Un entrepreneur se moque de la Régie du bâtiment

Si la Régie du bâtiment du Québec (RBQ) est là pour protecter le public, elle vient d’en écamper toute une. An entrepreneur general qui s’est envolé avec des dizaines de milliers de dollars a pu sans souci obtenir une nouvelle license.

Michel Bélanger operates under the name of Groupe Denovo.

Il obtenait notably des contrats d’entrepreneur général de la part de Home Depot, en sous-traitance.

Du jour au lendemain, il a tout arrété. Il a mis un terme à son association avec la chaîne états-unienne de quincailleries, puis il arrêté de payer ses soustraitants, dont un electrician et un plumbier. Au lieu de faire bankrupt, il a pluto opté pour une proposition au consommateur. Un détail clé dans l’histoire.

Avant même d’avoir mis un terme aux activités du Groupe Denovo, en décembre 2019, le mauvais payeur avait déjà obtenu une autre license de la RBQ pour MC2.0 ou Ma Construct 2.0, sa nouvelle entreprise. Cette license est toujours active, ce qui permet à Bélanger d’obtenir des contrats encore aujourd’hui.

Daniel Perrée, electrician, lost $34,000 with Groupe Denovo. C’est près du double pour Stéphane Houle, plombier : $60,000. Et ils sont loin d’être les seuls.

« À quoi sert la RBQ si elle n’est pas capable de me protecter? Pourquoi je paye des cotisations RBQ, moi ? » se demande l’électricien, qui a déposé une complaint à la RBQ au sujet de Bélanger et de Denovo.

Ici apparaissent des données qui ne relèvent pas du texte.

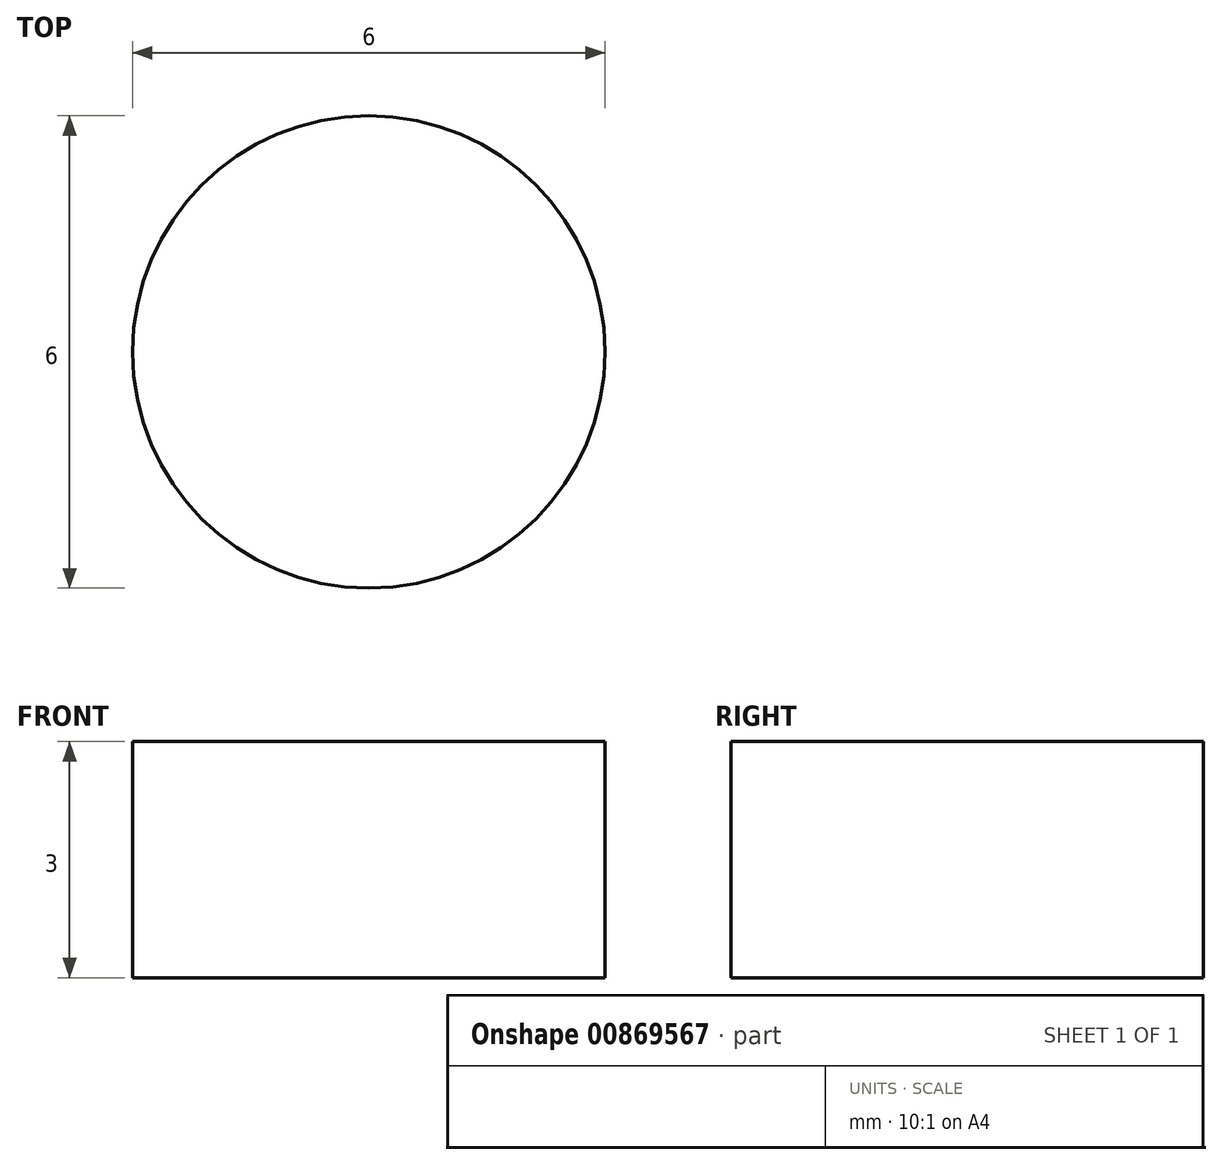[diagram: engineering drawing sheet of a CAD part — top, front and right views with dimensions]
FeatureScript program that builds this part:
annotation { "Feature Type Name" : "Feature", "Feature Type Description" : "" }
export const myFeature = defineFeature(function(context is Context, id is Id, definition is map)
    precondition{}
    {
        {
            var Q0;
            Q0=qCreatedBy(makeId("Top.planeOp"),FACE);
            var sketch = newSketch(context, id + "F0", { "sketchPlane" : qUnion([Q0])});
            skCircle(sketch, "E0", {"center": v(0, 0) * mm, "radius": 3 * mm});
            skSolve(sketch);
        }
        {
            var Q0;
            Q0 = qSketchRegion(id + "F0", true);
            extrude(context, id + "F1", {"entities" : qUnion([Q0]), "depth" : 3 * mm, "offsetDistance" : 25 * mm});
        }
    });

“Il n’a même pas fait bankrupt, il a juste vidé la compagnie de ses actifs, il transferred son bateau au nom de sa fille, il laissez mourir la license de Groupe Denovo et il est reparti à neuf”, constate le plombier avec beaucoup de dépit.

Une vieille technique

Pour arriver à ses fins, Michel Bélanger utilisait une classic technique qui evoque un peu la pyramid de Ponzi.

Let’s take the example of Daniel Perrée, l’électricien. Après un mois d’ouvrage et une dizaine de contrats réalisés pour Groupe Denovo, Michel Bélanger owes him $15,000. Lors du deuxième mois, Bélanger lui paye la moitie, 7500 $, et lui donne d’autres contrats.

L’électricien était donc tout le temps payé en retard pour ses “jobs”, mais il était payé. Jusqu’au jour où, à 34 000 $ d’arrérages, tout s’est arrêté.

« Il savait ce qu’il faisait. Je me suis mis à être méfiant, comme d’autres surement, et c’est là qu’il a tout arrêté”, raconte Daniel Perrée.

Stéphane Houle lived exactly the same thing. “Il n’aurait jamais dû obtenir une nouvelle license avant de nous payer,” he said.

La RBQ se défend

À la Régie du bâtiment, on est categorique : aucune plainte n’a été fomulée au sujet de Groupe Denovo. Ce qui est faux.

“Le fait que M. Bélanger n’ait pas fait faillite ne nous permettita pas de voir ses antécédents dans nos verificaciones”, ajoute le spokesperson Sylvain Lamothe.

Aucune façon, donc, pour la RBQ de savoir, au moment d’octroyer la nouvelle license, que Bélanger avait laissez quantité de sous-traitants mordre la poussière, explique l’organisme.

Michel Bélanger, sole administrator of Groupe Denovo et de MC2.0, did not respond to our calls.